_YOUR TASK_
Restate the listing below word for word, and leave its pictures behind.

_LISTED RECORDS_
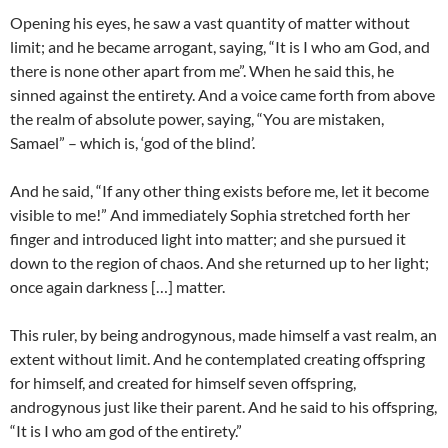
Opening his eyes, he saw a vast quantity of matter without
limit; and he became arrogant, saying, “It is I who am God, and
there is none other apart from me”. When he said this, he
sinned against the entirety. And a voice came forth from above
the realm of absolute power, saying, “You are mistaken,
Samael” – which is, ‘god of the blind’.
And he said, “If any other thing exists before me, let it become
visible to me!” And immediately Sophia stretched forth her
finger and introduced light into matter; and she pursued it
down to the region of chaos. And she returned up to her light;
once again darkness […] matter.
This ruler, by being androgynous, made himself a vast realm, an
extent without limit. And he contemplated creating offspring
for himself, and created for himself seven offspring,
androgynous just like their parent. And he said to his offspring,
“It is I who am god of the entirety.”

_ANSWER TO THIS TASK_
Opening his eyes, he saw a vast quantity of matter without
limit; and he became arrogant, saying, “It is I who am God, and
there is none other apart from me”. When he said this, he
sinned against the entirety. And a voice came forth from above
the realm of absolute power, saying, “You are mistaken,
Samael” – which is, ‘god of the blind’.
And he said, “If any other thing exists before me, let it become
visible to me!” And immediately Sophia stretched forth her
finger and introduced light into matter; and she pursued it
down to the region of chaos. And she returned up to her light;
once again darkness […] matter.
This ruler, by being androgynous, made himself a vast realm, an
extent without limit. And he contemplated creating offspring
for himself, and created for himself seven offspring,
androgynous just like their parent. And he said to his offspring,
“It is I who am god of the entirety.”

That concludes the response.